_Exercise_: From the data below, retype exactly the lines starting with the one that contains "anies_amin, KALIMANTAN TIMUR: 0.2612 -> 0.14" and ending with the one that contains "anies_amin, BANTEN: 0.3642 -> 0.46", both included.
┌─ Supplied information
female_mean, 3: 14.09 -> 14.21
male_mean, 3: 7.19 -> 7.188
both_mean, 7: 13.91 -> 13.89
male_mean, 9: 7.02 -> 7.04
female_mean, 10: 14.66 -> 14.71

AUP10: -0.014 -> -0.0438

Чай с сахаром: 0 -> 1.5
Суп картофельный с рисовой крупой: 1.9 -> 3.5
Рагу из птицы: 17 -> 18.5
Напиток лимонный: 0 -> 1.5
└─
┌─ Supplied information
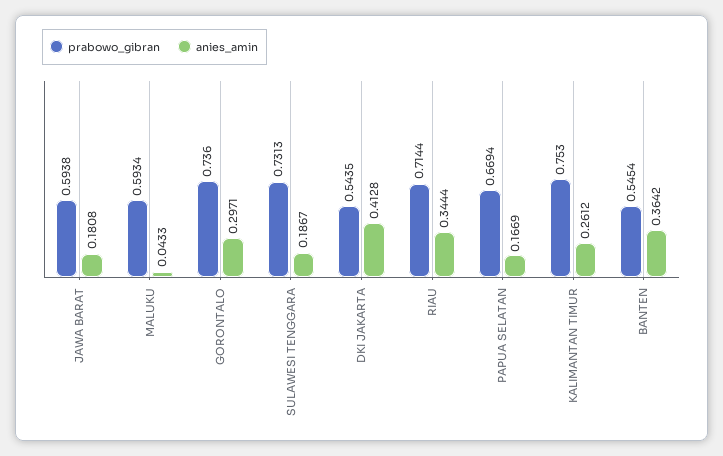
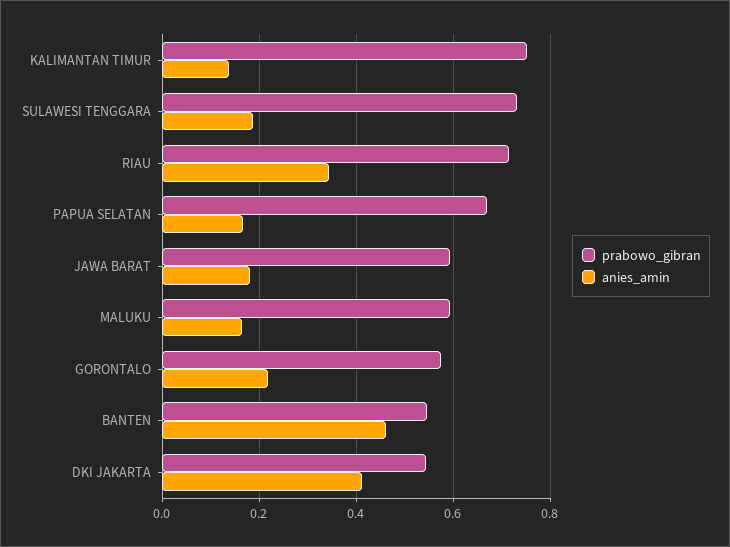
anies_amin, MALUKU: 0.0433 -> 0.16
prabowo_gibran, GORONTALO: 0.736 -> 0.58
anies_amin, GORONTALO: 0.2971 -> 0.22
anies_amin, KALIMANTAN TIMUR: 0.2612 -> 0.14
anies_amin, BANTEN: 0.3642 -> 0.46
└─
_Output of the task_:
anies_amin, KALIMANTAN TIMUR: 0.2612 -> 0.14
anies_amin, BANTEN: 0.3642 -> 0.46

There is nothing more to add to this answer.